Bacterial burden measurement

Skin tissue samples collected 15 days post-wounding were homogenized using a homogenizer (TissuePrep, Tianjin, China) and diluted in sterile PBS. The homogenate was diluted and then inoculated on LB plates. The number of bacteria was counted after overnight incubation at 37 °C, and the results were expressed as CFU per gram of tissue. To visualize the data on a logarithmic scale, a value of 1 CFU was assigned when no growth occurred⁶¹.

SPR

SPR binding experiments were carried out on a BIAcore 3000 system. The assay buffer adopted in this assay was HBS-EP, containing 0.15 M NaCl, 3 mM EDTA, 0.05% (vol/vol) surfactant P20, and 0.01 M HEPES (pH 7.4). HD5 and HD5-myr dissolved in 10 mM NaAc (pH 4.5) were immobilized on a CM5 sensor chip using the amine-coupling chemistry recommended by the manufacturer’s instructions. A series of concentrations of LPS (Escherichia coli O111:B4; Sigma-Aldrich L2630, USA) was introduced into the flow channels at 30 mL min^-1 in the assay buffer. The molecular mass for E. coli O111:B4 LPS was considered to be 10 KDa⁶². Association and dissociation were assessed for 3 min. Resonance signals were corrected for non-specific binding by subtracting the background of the control flow channel. After each analysis, the CM5 sensor chip surfaces were regenerated with 10 mM citric acid/1 M NaCl (pH 2.95) and 10 mM Gly/HCl solution (pH 2.5) for 400 s at a flow rate of 30 μL min^-1, and equilibrated with the buffer before next injection. The manufacturer-supplied software for BIAcore 3000 was applied to analyze the signal curves and calculate the association constant (K_a), dissociation constant (K_d), and affinity constant (K_D). Data was analyzed using GraphPad 7.0 software.

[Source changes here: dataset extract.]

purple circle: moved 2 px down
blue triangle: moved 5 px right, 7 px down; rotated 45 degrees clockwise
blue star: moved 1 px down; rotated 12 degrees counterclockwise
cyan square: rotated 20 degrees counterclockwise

Mouse wound acute inflammation model

Seven to eight weeks of male BALB/c mice were randomly divided into four groups, the sham-operated group, the control group, the PVA treatment group, and the PVA@HD5-myr treatment group. Each group of mice except the sham-operated group were treated with the same trauma described above. The PVA and PVA@HD5-myr treatment group were covered with two pieces of PVA and PVA@HD5-myr nonwoven fabrics (2 × 2 cm), respectively, and then thin transparent dressings (SIMP, Shanghai, China) were fixed. To verify the effect of nonwoven fabrics against bacterial endotoxin, LPS (20 μg in 50 μL PBS) was added to the wound site. After 6 h, the wound areas were washed six times with 50 μL of endotoxin-free water (Sigma-Aldrich, USA) each time. Endotoxin was removed from all instruments used in this experiment.

Survival analysis of mice

A full-thickness back skin wound (1 × 1 cm) of BALB/c mice was constructed. Then two pieces of PVA or PVA@HD5-myr dressings (2 × 2 cm) covered the wound bed and were fixed with thin transparent dressings. The skin wound of mice in control group was not covered with dressing. Then P. aeruginosa (ATCC 27853, 1 × 10⁸ CFU in 50 µL PBS) was added. The survival of mice was continuously monitored for 72 h.

Limulus amebocyte lysate (LAL) assay

According to the manufacturer’s instructions, the endotoxin content in skin washing fluids was measured by a Pierce^TM Chromogenic Endotoxin Quant kit (Thermo Scientific, USA).

Cytokine Measurement

The skin washing fluids were used to analyze TNF-α, IL-6 and IL-1β protein levels using enzyme-linked immunosorbent assay (Novus Biologicals, Bio-Techne China) according to the manufacturer’s recommendations.